Did Evangelicals Change the Climate Change Conversation?

Agnostic scholar Katharine Wilkinson looks at the legacy of the Evangelical Climate Initiative.
Ruth Moon
Christianity Today

Katharine Wilkinson has been interested in the environment and religion's role in culture since her undergraduate years at Sewanee: The University of the South. So when the Rhodes Scholar began studying for a Ph.D. in environmental studies at Oxford University, she paired the two to study the evangelical community's discussions of climate change.

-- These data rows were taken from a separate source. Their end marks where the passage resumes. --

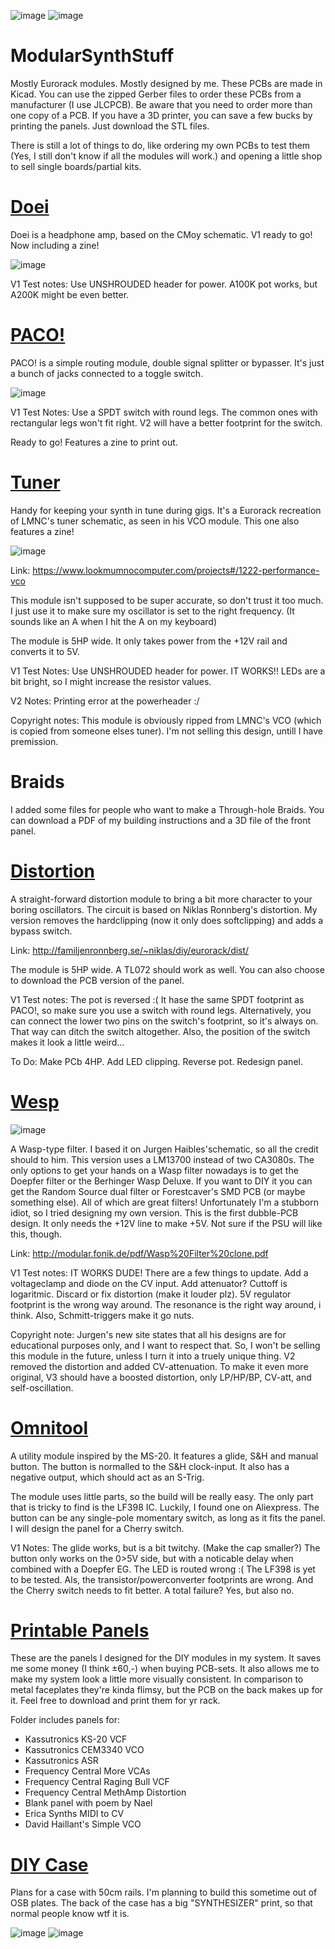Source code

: ![image](https://github.com/BurningForceKin/ModularSynthStuff/blob/gh-pages/images/LOGO.png) ![image](https://github.com/BurningForceKin/ModularSynthStuff/blob/gh-pages/images/LOGO.png)


# ModularSynthStuff
Mostly Eurorack modules. Mostly designed by me.
These PCBs are made in Kicad.
You can use the zipped Gerber files to order these PCBs from a manufacturer (I use JLCPCB). Be aware that you need to order more than one copy of a PCB.
If you have a 3D printer, you can save a few bucks by printing the panels. Just download the STL files.

There is still a lot of things to do, like ordering my own PCBs to test them (Yes, I still don't know if all the modules will work.) and opening a little shop to sell single boards/partial kits.


# [Doei](https://github.com/BurningForceKin/ModularSynthStuff/tree/gh-pages/HeadphoneOutV1)
Doei is a headphone amp, based on the CMoy schematic. V1 ready to go! Now including a zine!

![image](https://github.com/BurningForceKin/ModularSynthStuff/blob/gh-pages/images/DOEIFOTO.png)

V1 Test notes: Use UNSHROUDED header for power. A100K pot works, but A200K might be even better.


# [PACO!](https://github.com/BurningForceKin/ModularSynthStuff/tree/gh-pages/Paco)
PACO! is a simple routing module, double signal splitter or bypasser. It's just a bunch of jacks connected to a toggle switch.

![image](https://github.com/BurningForceKin/ModularSynthStuff/blob/gh-pages/images/PACOFOTO.png)

V1 Test Notes: Use a SPDT switch with round legs. The common ones with rectangular legs won't fit right. V2 will have a better footprint for the switch.

Ready to go! Features a zine to print out.


# [Tuner](https://github.com/BurningForceKin/ModularSynthStuff/tree/gh-pages/Tuner)
Handy for keeping your synth in tune during gigs. It's a Eurorack recreation of LMNC's tuner schematic, as seen in his VCO module. This one also features a zine!

![image](https://github.com/BurningForceKin/ModularSynthStuff/blob/gh-pages/images/TUNAFOTO.png)

Link: https://www.lookmumnocomputer.com/projects#/1222-performance-vco

This module isn't supposed to be super accurate, so don't trust it too much. I just use it to make sure my oscillator is set to the right frequency. (It sounds like an A when I hit the A on my keyboard)

The module is 5HP wide. It only takes power from the +12V rail and converts it to 5V.

V1 Test Notes: Use UNSHROUDED header for power. IT WORKS!! LEDs are a bit bright, so I might increase the resistor values.

V2 Notes: Printing error at the powerheader :/

Copyright notes: This module is obviously ripped from LMNC's VCO (which is copied from someone elses tuner). I'm not selling this design, untill I have premission.


# Braids
I added some files for people who want to make a Through-hole Braids. You can download a PDF of my building instructions and a 3D file of the front panel.


# [Distortion](https://github.com/BurningForceKin/ModularSynthStuff/tree/gh-pages/Distortion)
A straight-forward distortion module to bring a bit more character to your boring oscillators. The circuit is based on Niklas Ronnberg's distortion. My version removes the hardclipping (now it only does softclipping) and adds a bypass switch.

Link: http://familjenronnberg.se/~niklas/diy/eurorack/dist/

The module is 5HP wide. A TL072 should work as well.
You can also choose to download the PCB version of the panel.

V1 Test notes: The pot is reversed :( It hase the same SPDT footprint as PACO!, so make sure you use a switch with round legs. Alternatively, you can connect the lower two pins on the switch's footprint, so it's always on. That way can ditch the switch altogether. Also, the position of the switch makes it look a little weird...

To Do: Make PCb 4HP. Add LED clipping. Reverse pot. Redesign panel.


# [Wesp](https://github.com/BurningForceKin/ModularSynthStuff/tree/gh-pages/Wesp)

![image](https://github.com/BurningForceKin/ModularSynthStuff/blob/gh-pages/images/WESPFOTO.png)

A Wasp-type filter. I based it on Jurgen Haibles'schematic, so all the credit should to him. This version uses a LM13700 instead of two CA3080s. The only options to get your hands on a Wasp filter nowadays is to get the Doepfer filter or the Berhinger Wasp Deluxe. If you want to DIY it you can get the Random Source dual filter or Forestcaver's SMD PCB (or maybe something else). All of which are great filters! Unfortunately I'm a stubborn idiot, so I tried designing my own version.
This is the first dubble-PCB design. It only needs the +12V line to make +5V. Not sure if the PSU will like this, though.

Link: http://modular.fonik.de/pdf/Wasp%20Filter%20clone.pdf

V1 Test notes: IT WORKS DUDE! There are a few things to update. Add a voltageclamp and diode on the CV input. Add attenuator? Cuttoff is logaritmic. Discard or fix distortion (make it louder plz). 5V regulator footprint is the wrong way around.
The resonance is the right way around, i think. Also, Schmitt-triggers make it go nuts.

Copyright note: Jurgen's new site states that all his designs are for educational purposes only, and I want to respect that. So, I won't be selling this module in the future, unless I turn it into a truely unique thing.
V2 removed the distortion and added CV-attenuation. To make it even more original, V3 should have a boosted distortion, only LP/HP/BP, CV-att, and self-oscillation.


# [Omnitool](https://github.com/BurningForceKin/ModularSynthStuff/tree/gh-pages/Omnitool)
A utility module inspired by the MS-20. It features a glide, S&H and manual button. The button is normalled to the S&H clock-input. It also has a negative output, which should act as an S-Trig.

The module uses little parts, so the build will be really easy. The only part that is tricky to find is the LF398 IC. Luckily, I found one on Aliexpress. The button can be any single-pole momentary switch, as long as it fits the panel. I will design the panel for a Cherry switch.

V1 Notes: The glide works, but is a bit twitchy. (Make the cap smaller?) The button only works on the 0>5V side, but with a noticable delay when combined with a Doepfer EG. The LED is routed wrong :( The LF398 is yet to be tested. Als, the transistor/powerconverter footprints are wrong. And the Cherry switch needs to fit better.
A total failure? Yes, but also no.


# [Printable Panels](https://github.com/BurningForceKin/ModularSynthStuff/tree/gh-pages/printablepanels)
These are the panels I designed for the DIY modules in my system. It saves me some money (I think ±60,-) when buying PCB-sets. It also allows me to make my system look a little more visually consistent. In comparison to metal faceplates they're kinda flimsy, but the PCB on the back makes up for it. Feel free to download and print them for yr rack.

Folder includes panels for:
<ul>
  <li> Kassutronics KS-20 VCF </li>
  <li> Kassutronics CEM3340 VCO</li>
  <li> Kassutronics ASR</li>
  <li> Frequency Central More VCAs</li>
  <li> Frequency Central Raging Bull VCF</li>
  <li> Frequency Central MethAmp Distortion</li>
  <li> Blank panel with poem by Nael</li>
  <li> Erica Synths MIDI to CV</li>
  <li> David Haillant's Simple VCO</li>
 </ul>


# [DIY Case](https://github.com/BurningForceKin/ModularSynthStuff/tree/gh-pages/DIYcase)
Plans for a case with 50cm rails. I'm planning to build this sometime out of OSB plates. The back of the case has a big "SYNTHESIZER" print, so that normal people know wtf it is.

![image](https://github.com/BurningForceKin/ModularSynthStuff/blob/gh-pages/images/Case6u98HPfront.png) ![image](https://github.com/BurningForceKin/ModularSynthStuff/blob/gh-pages/images/Case6u98HPback.png)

Wilkinson's published dissertation, Between God and Green: How Evangelicals Are Cultivating a Middle Ground on Climate Change(Oxford University Press), outlines the history of the climate change discussion within evangelicalism, centering around the Evangelical Climate Initiative's 2006 document, "Climate Change: An Evangelical Call to Action." That document had a number of well-known evangelical signatories and, Wilkinson argues, served as a "watershed document" in setting the tone for current climate change discussions in the evangelical church.

Wilkinson, who was raised Episcopalian and now identifies as an agnostic, works with the Boston Consulting Group, a global management consulting firm. She spoke with CT about her book, the importance of the "Call to Action," and the future of the climate change discussion within evangelicalism.